His failure to make the playoffs and to defeat MSU were the reasons that the University ultimately made the controversial decision to find another head coach for the 2018 season.
But for the Robert Morris Colonials, there is a lot to like about Bob Stitt.
In his three seasons at Montana, Stitt posted a 21-14 career record and more importantly a winning record in each of his three seasons.
And for a team like Robert Morris, that has not had a winning season since 2010, it is definitely something to take note of.
Stitt also coaching the FCS defensive player of the year in Tyrone Holmes during his first season at the helm. It is clear Stitt knows what to do with defensive talent, something that the Colonials are stocked full of.
Before heading to Robert Morris University as an assistant coach, former head coach John Banaszak made his mark coaching the Washington and Jefferson Presidents. The Colonials could again see their next head coach have their roots in Washington, Pennsylvania if the team considers current W&J head coach Mike Sirianni.
In his 15th season as the head coach of the Presidents, Sirianni has masterfully completed the team’s third undefeated regular season during his time as head coach.
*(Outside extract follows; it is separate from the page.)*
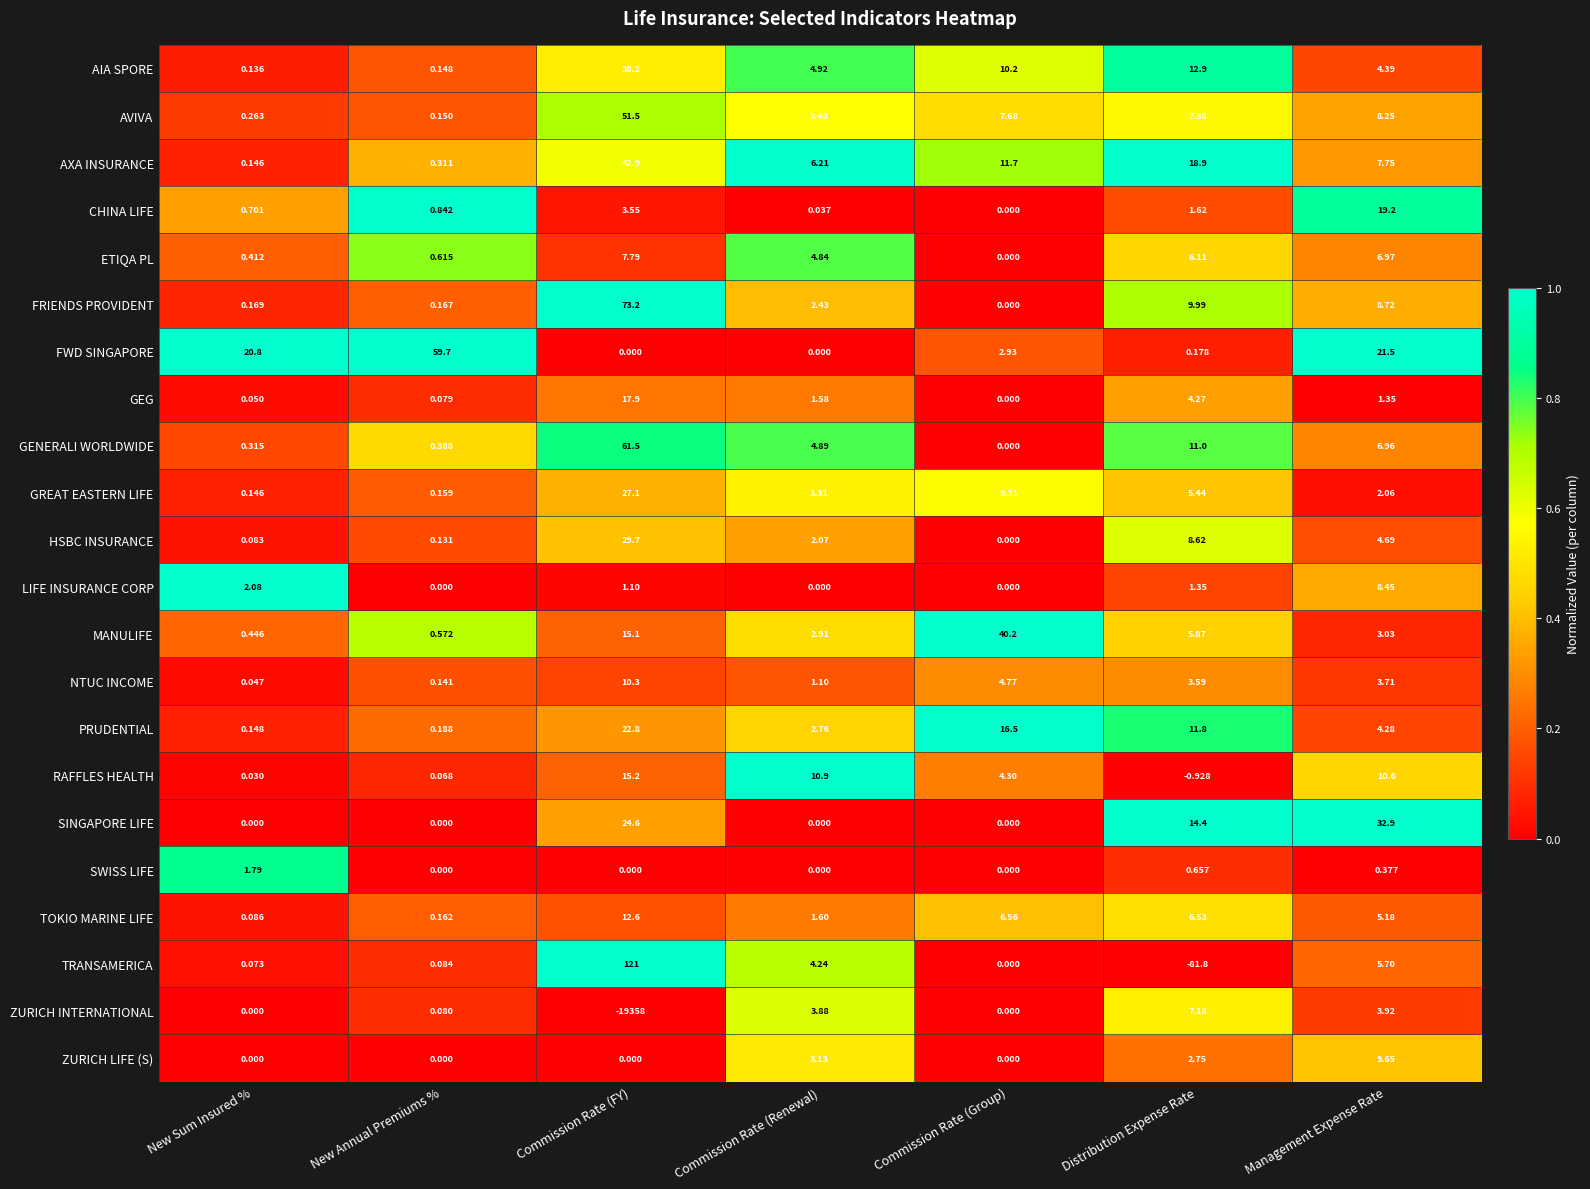

At which label does AIA SPORE first exceed 4?

Commission Rate (FY)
Unfortunately, the team fell to Frostburg State 46-23 in the second round of the NCAA Division III playoffs but it was still an impressive year for a team which took down two top 25 opponents on their way to an 11-1 finish on the season.
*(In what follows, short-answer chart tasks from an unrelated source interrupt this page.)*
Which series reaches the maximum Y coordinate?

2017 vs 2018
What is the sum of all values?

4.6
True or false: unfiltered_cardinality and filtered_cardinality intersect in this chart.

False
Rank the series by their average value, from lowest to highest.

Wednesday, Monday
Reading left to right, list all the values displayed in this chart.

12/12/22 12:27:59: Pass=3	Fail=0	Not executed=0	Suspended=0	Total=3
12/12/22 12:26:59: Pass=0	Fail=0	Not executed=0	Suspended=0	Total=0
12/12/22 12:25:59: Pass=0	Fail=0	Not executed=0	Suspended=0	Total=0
In his 15 seasons, Sirianni has accumulated a 128-30 coaching record, only finishing one season with more than three losses.
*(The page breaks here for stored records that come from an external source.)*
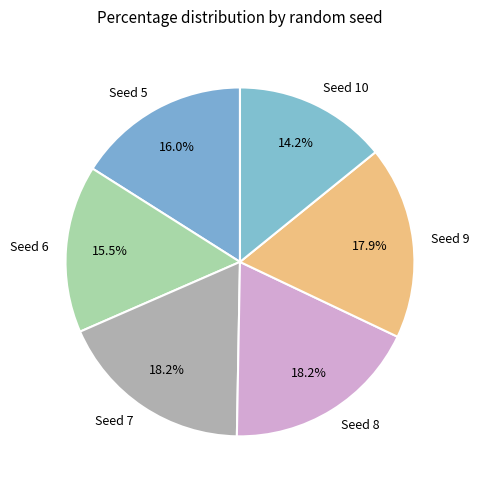

True or false: Seed 5 accounts for 16% of the total.

True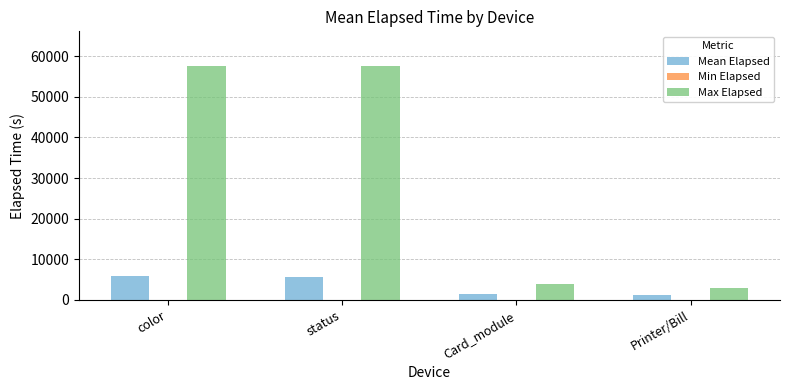

Between color and Printer/Bill, which series saw the biggest shift?

Max Elapsed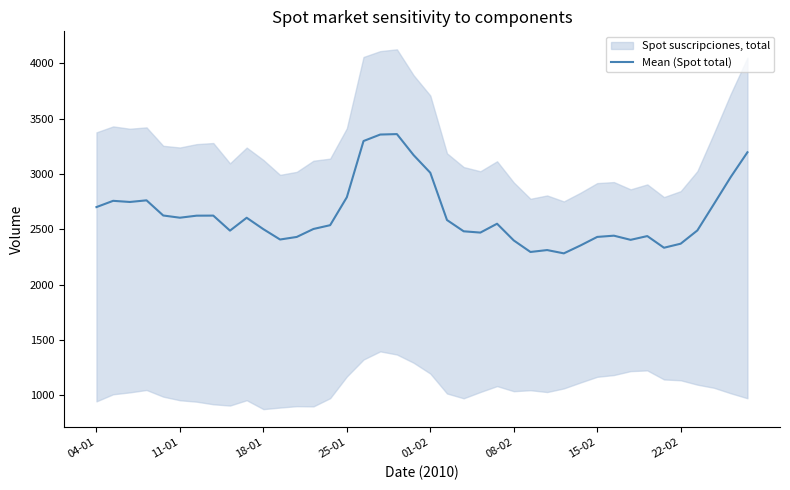

How many interior local valleys (lower than both neighbors) does the data have?

9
Sirianni has established a perennial powerhouse in the President’s Athletic Conference but after 15 years in Division III and at only 45 years old, Sirianni may just be the perfect candidate to create a new legacy for himself at Robert Morris.
Sirianni started his coaching career as an assistant at Mount Union, arguably one of the most successful Division III school’s in the country with 780 victories, 12 national championships and 27 conference titles in their school’s history. Sirianni has since taken that winning mentality and proven he can build a winner himself here in Pennsylvania.
If the Colonials look local for their next head coach, then one possible candidate could be current Slippery Rock head coach Shawn Lutz.
Shawn Lutz has spent the past 22 seasons coaching The Rock. He spent his first 20 years as an assistant coach under George Mihalik, spending four years as associate head coach and eight years as defensive coordinator. During that time frame, Slippery Rock has won eight PSAC-W titles and, since the PSAC started a conference championship game in 2008, have won two conference championships in back-to-back seasons in 2014-2015. They also had a .638 winning percentage, which was the best mark under one head coach in school history. The team has had a winning record in 11 of their last 12 seasons, including doing that each of the last eight years.
Coach Lutz was handed the job of head coach when George Mihalik retired following the 2015 season. Since then, Slippery Rock has gone 7-4 (2016) and 8-3 (2017) giving coach Lutz a career record of 15-7 and a .682 winning percentage in his two years as head coach.
In his first season, The Rock featured one of the nation’s top defenses as they finished sixth in rushing yards allowed (82.5), ninth in interceptions (21) and 27th in sacks (32). They led their conference in rushing yards allowed and finished third in interceptions, fifth in sacks and fourth in total yards allowed per game (360.3).
This past season, however, the defense lost a little bit of their muster. They finished 152nd out of 165 D-II teams in yards allowed per game (457.3) and 126th in points allowed per game (32.6).
But Robert Morris has always featured a great defense and still, they have struggled. How can we expect Shawn Lutz to improve the team? And didn’t his defense fall off significantly from one year to the next? How can we expect that to not happen here?